The quiet milestone: JZX100 Chaser is now completely clear
Toyota's JZX100 Chaser ran from September 1996 to June 2001. Run the arithmetic on the last cars off the line — June 2001 plus 25 years lands on June 2026, last month. That means, as of this edition, every single JZX100 Chaser Toyota ever built has now cleared the US federal 25-year exemption; there's no longer a "wait, is mine legal yet" question left for this chassis, only the ordinary "verify your own build plate and paperwork" step everyone should do regardless. See the full JZX100 guide for the production timeline and buying notes.
The caveat that always applies
Manufacture month, not model year, is what the federal clock counts — two cars badged the same "year" can clear months apart if they were built at different points in the production run. Clearing the federal exemption also only answers the import question; state or provincial registration is decided separately and doesn't automatically follow the federal clock. Confirm your own chassis's manufacture month with the Import Eligibility Check before assuming any of the above applies to your specific car, and see the 25-year rule, explained for the full mechanics, including the separate EPA 21-year emissions exemption, which has its own originality requirement.
Sources
FAQ
- Does "now eligible" mean these cars are legal to drive in my state?
- No — this edition only covers the federal 25-year import exemption. Titling, registration and inspection rules are set separately by each state or province and don't automatically follow the federal clock; check your own DMV or provincial registrar.
- Why does the JZX100 Chaser "finish" clearing all at once instead of rolling monthly like the others?
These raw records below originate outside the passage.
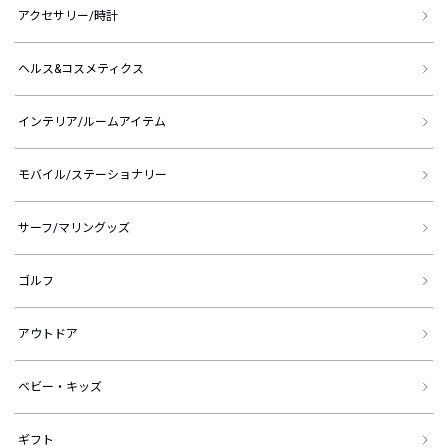
アクセサリー/時計
ヘルス&コスメティクス
インテリア/ルームアイテム
モバイル/ステーショナリー
サーフ/マリングッズ
ゴルフ
アウトドア
ベビー・キッズ
ギフト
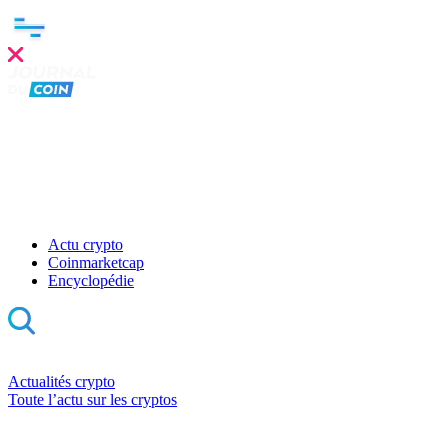
Actu crypto
Coinmarketcap
Encyclopédie
Actualités crypto
Toute l’actu sur les cryptos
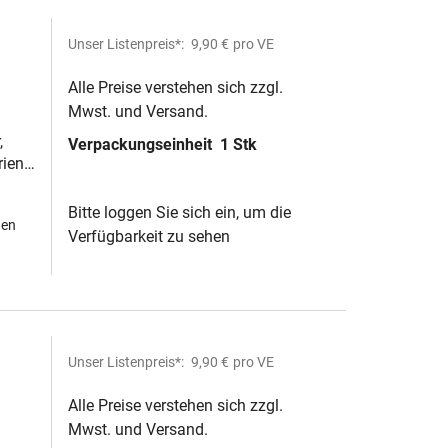
Unser Listenpreis*:
9,90 €
pro VE
Alle Preise verstehen sich zzgl.
Mwst. und Versand.
,
Verpackungseinheit
1 Stk
ien,
Bitte loggen Sie sich ein, um die
hen
Verfügbarkeit zu sehen
Unser Listenpreis*:
9,90 €
pro VE
Alle Preise verstehen sich zzgl.
Mwst. und Versand.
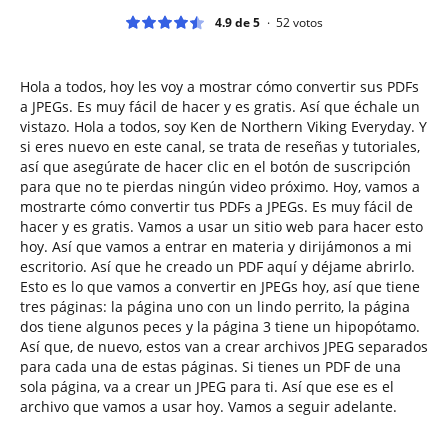
4.9 de 5
52
votos
Hola a todos, hoy les voy a mostrar cómo convertir sus PDFs
a JPEGs. Es muy fácil de hacer y es gratis. Así que échale un
vistazo. Hola a todos, soy Ken de Northern Viking Everyday. Y
si eres nuevo en este canal, se trata de reseñas y tutoriales,
así que asegúrate de hacer clic en el botón de suscripción
para que no te pierdas ningún video próximo. Hoy, vamos a
mostrarte cómo convertir tus PDFs a JPEGs. Es muy fácil de
hacer y es gratis. Vamos a usar un sitio web para hacer esto
hoy. Así que vamos a entrar en materia y dirijámonos a mi
escritorio. Así que he creado un PDF aquí y déjame abrirlo.
Esto es lo que vamos a convertir en JPEGs hoy, así que tiene
tres páginas: la página uno con un lindo perrito, la página
dos tiene algunos peces y la página 3 tiene un hipopótamo.
Así que, de nuevo, estos van a crear archivos JPEG separados
para cada una de estas páginas. Si tienes un PDF de una
sola página, va a crear un JPEG para ti. Así que ese es el
archivo que vamos a usar hoy. Vamos a seguir adelante.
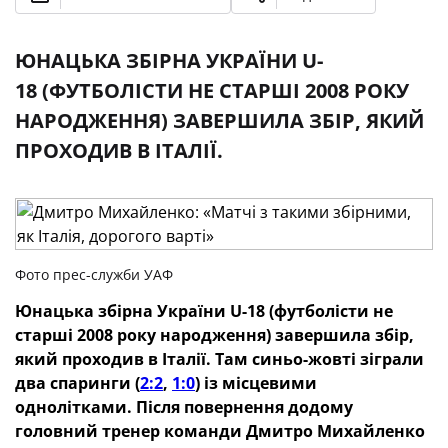
ЮНАЦЬКА ЗБІРНА УКРАЇНИ U-
18 (ФУТБОЛІСТИ НЕ СТАРШІ 2008 РОКУ
НАРОДЖЕННЯ) ЗАВЕРШИЛА ЗБІР, ЯКИЙ
ПРОХОДИВ В ІТАЛІЇ.
Фото прес-служби УАФ
Юнацька збірна України U-18 (футболісти не
старші 2008 року народження) завершила збір,
який проходив в Італії. Там синьо-жовті зіграли
два спаринги (
2:2
,
1:0
) із місцевими
однолітками. Після повернення додому
головний тренер команди Дмитро Михайленко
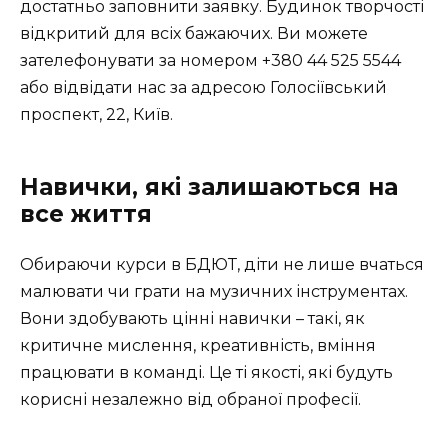
достатньо заповнити заявку. Будинок творчості
відкритий для всіх бажаючих. Ви можете
зателефонувати за номером +380 44 525 5544
або відвідати нас за адресою Голосіївський
проспект, 22, Київ.
Навички, які залишаються на
все життя
Обираючи курси в БДЮТ, діти не лише вчаться
малювати чи грати на музичних інструментах.
Вони здобувають цінні навички – такі, як
критичне мислення, креативність, вміння
працювати в команді. Це ті якості, які будуть
корисні незалежно від обраної професії.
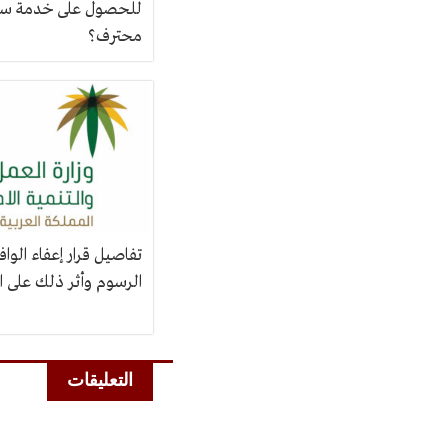
للحصول على خدمة س
محترف؟
تفاصيل قرار إعفاء الوا
الرسوم وأثر ذلك على 
التعليقات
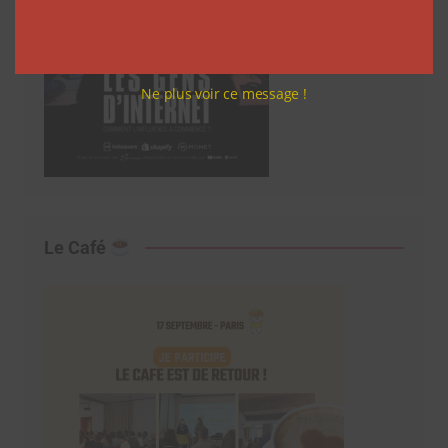
Ne plus voir ce message !
Le Café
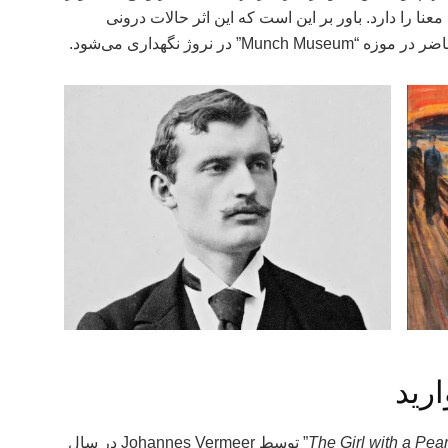
نا را دارد. باور بر این است که این اثر حالات درونی
ر نروژ نگهداری می‌شود.
رید
The Girl with a Pear
” توسط Johannes Vermeer در سال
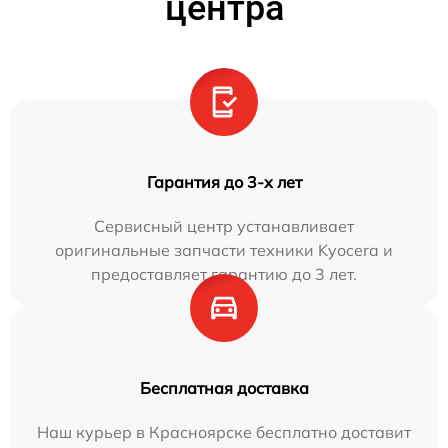
центра
Гарантия до 3-х лет
Сервисный центр устанавливает
оригинальные запчасти техники Kyocera и
предоставляет гарантию до 3 лет.
Бесплатная доставка
Наш курьер в Красноярске бесплатно доставит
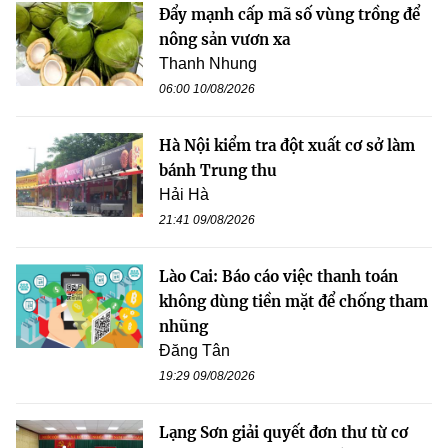
Đẩy mạnh cấp mã số vùng trồng để
nông sản vươn xa
Thanh Nhung
06:00 10/08/2026
Hà Nội kiểm tra đột xuất cơ sở làm
bánh Trung thu
Hải Hà
21:41 09/08/2026
Lào Cai: Báo cáo việc thanh toán
không dùng tiền mặt để chống tham
nhũng
Đăng Tân
19:29 09/08/2026
Lạng Sơn giải quyết đơn thư từ cơ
- It didn't finish all at once — it rolled monthly by manufacture month just like every other chassis, from September 2021 (the earliest cars) through June 2026 (the last ones). What's notable this month is simply that the run is now fully behind the line, since Chaser production ended in June 2001 and nothing was built after that to still be waiting.
- I have a Silvia or R34 — how do I find my exact eligibility month?
- Use the Import Eligibility Check, enter your chassis's manufacture month from its compliance/build plate (not the model year on the paperwork), and it calculates the exact US and Canadian clearance dates and lets you save it to My Garage.
This article is for information only and is not legal, import, or purchasing advice. Eligibility rules are described structurally — the vehicle's actual manufacture month, verified per chassis, is the final basis, and federal import and state/provincial registration are separate hurdles. Prices and availability change; confirm on the official source linked in the article before acting.